Round two 

25 April 2008

Murdoch attacks BBC over iPlayer

We’ve already had Peter Bazalgette attack the BBC’s public service dominance in a speech this week, so I suppose it just had to be the case that one of the Murdoch boys (in this case, James) should want to “have a go” (so to speak) as well.

Sometimes you get the impression that James (and Rupert) Murdoch would still be upset with the BBC if they still only offered one channel of 405-line television from Alexandra Palace, and there’s the danger that people won’t treat them seriously since they are now starting to sound like a stuck record on this issue.

But what does he exactly mean when claiming that the BBC’s iPlayer is “squashed other competitors”? There’s Apple’s iTunes, YouTube and BitTorrent downloads together with games consoles now also offering (or are about to offer) movie downloads that provide far more than just BBC content, so there must be another reason for this statement.
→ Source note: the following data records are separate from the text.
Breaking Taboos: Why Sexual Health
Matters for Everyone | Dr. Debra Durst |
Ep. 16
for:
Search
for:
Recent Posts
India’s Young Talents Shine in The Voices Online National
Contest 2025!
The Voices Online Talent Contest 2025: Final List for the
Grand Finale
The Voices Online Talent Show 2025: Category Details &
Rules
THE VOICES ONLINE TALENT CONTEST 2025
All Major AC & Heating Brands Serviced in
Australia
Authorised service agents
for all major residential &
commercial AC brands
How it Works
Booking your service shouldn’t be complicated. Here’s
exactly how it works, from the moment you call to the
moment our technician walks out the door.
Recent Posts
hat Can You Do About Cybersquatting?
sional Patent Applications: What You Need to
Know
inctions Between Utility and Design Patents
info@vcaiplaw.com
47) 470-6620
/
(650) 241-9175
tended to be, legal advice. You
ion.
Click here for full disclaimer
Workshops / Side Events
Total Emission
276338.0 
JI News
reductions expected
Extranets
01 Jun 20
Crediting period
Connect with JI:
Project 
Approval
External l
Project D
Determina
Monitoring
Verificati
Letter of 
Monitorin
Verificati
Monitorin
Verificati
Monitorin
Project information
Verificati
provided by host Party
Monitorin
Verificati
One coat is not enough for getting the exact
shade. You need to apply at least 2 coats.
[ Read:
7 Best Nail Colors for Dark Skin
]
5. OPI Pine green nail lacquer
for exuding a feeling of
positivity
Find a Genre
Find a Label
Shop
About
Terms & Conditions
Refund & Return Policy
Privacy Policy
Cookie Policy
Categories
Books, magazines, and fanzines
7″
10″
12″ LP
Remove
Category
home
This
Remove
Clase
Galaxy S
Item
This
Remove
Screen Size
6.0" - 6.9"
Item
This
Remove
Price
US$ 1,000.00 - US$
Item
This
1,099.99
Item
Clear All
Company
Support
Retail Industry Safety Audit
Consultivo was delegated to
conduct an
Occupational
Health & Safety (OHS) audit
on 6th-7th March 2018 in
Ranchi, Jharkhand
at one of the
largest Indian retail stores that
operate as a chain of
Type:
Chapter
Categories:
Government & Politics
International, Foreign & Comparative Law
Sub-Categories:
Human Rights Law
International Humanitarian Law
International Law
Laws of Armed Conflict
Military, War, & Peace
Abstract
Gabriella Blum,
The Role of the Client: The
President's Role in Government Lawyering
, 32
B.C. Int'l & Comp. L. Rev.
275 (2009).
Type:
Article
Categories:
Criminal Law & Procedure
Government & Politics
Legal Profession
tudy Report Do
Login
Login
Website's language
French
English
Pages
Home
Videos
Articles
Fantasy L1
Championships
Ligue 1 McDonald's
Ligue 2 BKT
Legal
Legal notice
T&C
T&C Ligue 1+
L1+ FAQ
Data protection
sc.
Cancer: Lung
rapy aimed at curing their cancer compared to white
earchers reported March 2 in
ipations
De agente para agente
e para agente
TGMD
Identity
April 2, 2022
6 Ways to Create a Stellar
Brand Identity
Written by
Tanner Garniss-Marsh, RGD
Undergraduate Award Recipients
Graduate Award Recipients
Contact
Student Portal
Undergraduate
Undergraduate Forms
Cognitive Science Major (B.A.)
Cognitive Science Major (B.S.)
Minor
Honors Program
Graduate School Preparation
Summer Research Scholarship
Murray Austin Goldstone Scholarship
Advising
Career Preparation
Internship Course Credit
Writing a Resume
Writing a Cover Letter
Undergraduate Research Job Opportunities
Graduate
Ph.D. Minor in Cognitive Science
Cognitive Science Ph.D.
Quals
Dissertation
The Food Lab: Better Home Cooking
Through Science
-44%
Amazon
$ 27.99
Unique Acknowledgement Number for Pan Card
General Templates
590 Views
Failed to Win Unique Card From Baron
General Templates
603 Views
All things considered, it’s probably the fact that the iPlayer has successfully promoted the concept of obtaining TV content online as opposed via to the traditional broadcast medium to the mass market before the Murdoch clan has prepared a proper response to this long term threat to their lucrative subscription model.

The fact that BSkyB in the UK doesn’t offer that much in original content beyond live events, movies and US imports is probably a key point to consider; these three things can potentially be offered by their original content providers online as opposed to via satellite TV and the traditional BSkyB subscription model.

You don’t have to have a Sky subscription anymore to watch a movie with the advent of iTunes, and it’s only a matter of time before the majority of sporting events can be easily viewed online via some means. And as for Sky One, there’s only Gladiators and a forthcoming attempt at a Blake’s 7 revival that are currently headline news.

Take all these things into consideration and BSkyB is now starting to look vulnerable in the longer term. And the successful launch of iPlayer – with Project Kangeroo soon to follow – has just made that time draw even closer.

No wonder James Murdoch is sounding worried.